Other market research has reached similar conclusions: Packaged Facts looked at nine categories of gluten-free products including pasta, bread, and baking mixes and found a similar trajectory. It estimates total growth of 140% through 2019.

Despite skepticism about dietary benefits, more and more people seem willing to pay the premium gluten-free products command. A Canadian study found that gluten-free products, on average, cost a whopping 242% more than their conventional counterparts.

What’s going on here? A big part of it is the perception that gluten-free automatically means healthier. “Consumers [are] increasingly rejecting artificial additives, long ingredients lists, and unpronounceable food ingredients,” Packaged Facts said in a recent report. It found that more than half of shoppers said they wanted packaged goods with fewer, simpler ingredients.

Mintel found that 37% of consumers eat gluten-free foods because they think they’re better for you, while 16% avoid gluten because they think it “is bad for you.” (Unless you’re one of the few million Americans who suffer from celiac disease, this isn’t true.) In fact, more than three-quarters of people who said they eat gluten-free foods don’t do so because they’ve been diagnosed with celiac disease.

We’re not the most rational creatures when it comes to how we respond to food marketing claims, as it turns out.

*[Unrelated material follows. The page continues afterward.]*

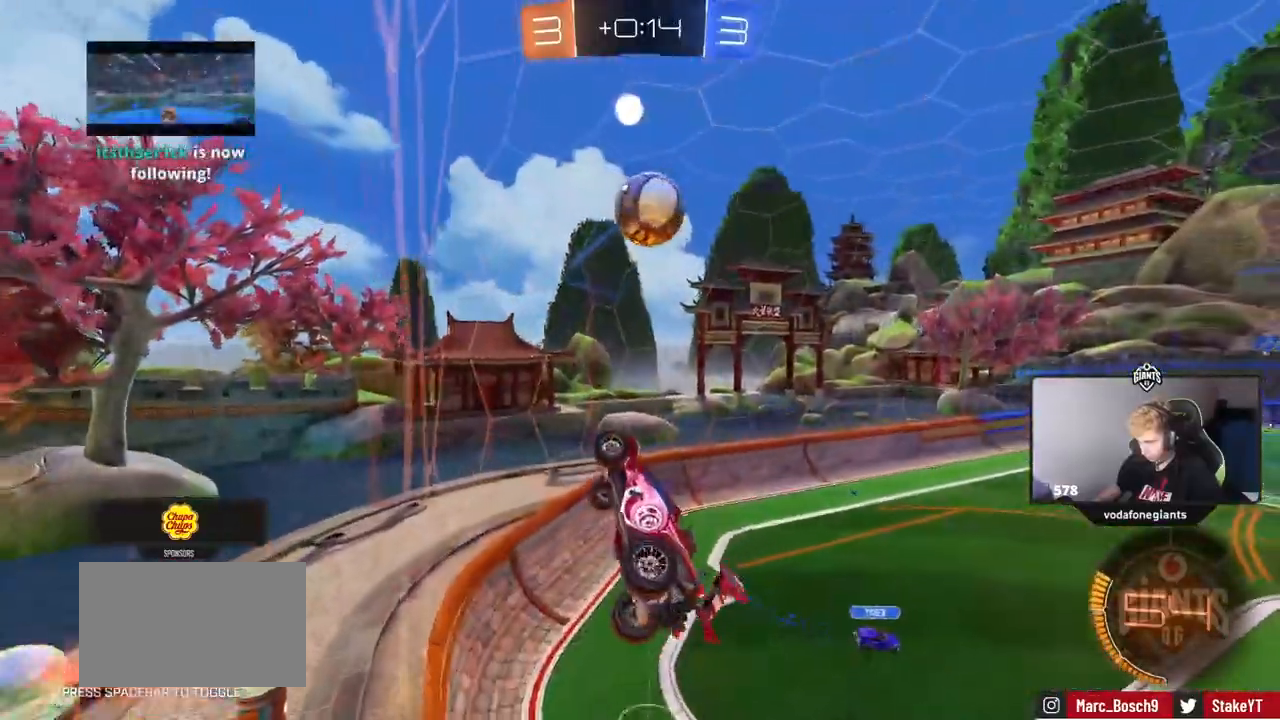
{"keys": ["d", "s", "shift", "w"], "mouse": ["left", "right"], "events": [[33, "mouse_right", "up"], [66, "mouse_left", "down"], [166, "s", "down"], [317, "s", "up"], [350, "a", "up"], [400, "d", "down"], [400, "w", "down"], [450, "mouse_right", "down"], [500, "s", "down"]]}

“Mintel research shows that consumers perceive foods with any free-from claim to be both healthier and less processed,” the company said, while Packaged Facts found that a quarter of customers who have avoided gluten in the past three months even look for gluten-free claims on foods they know were originally gluten-free to begin with.

Food companies are all too happy to cater to this kind of self-reinforcing behavior because it helps them sell more (generally more expensive) gluten-free foods. Mintel found that sales of gluten-free foods grew from around 3% to 6.5% of overall category sales in the past two years alone. Shoppers are looking for all kinds of foods in gluten-free versions. The biggest areas of growth were in meat and meat substitutes, desserts and energy bars, which shows that the appeal of gluten-free crosses all types of meals.

“Interest in the gluten-free food category shows no signs of slowing down, as consumers continue to be motivated by positive health perceptions,” Mintel says. That’s great news for food companies, but not so much for our grocery budgets.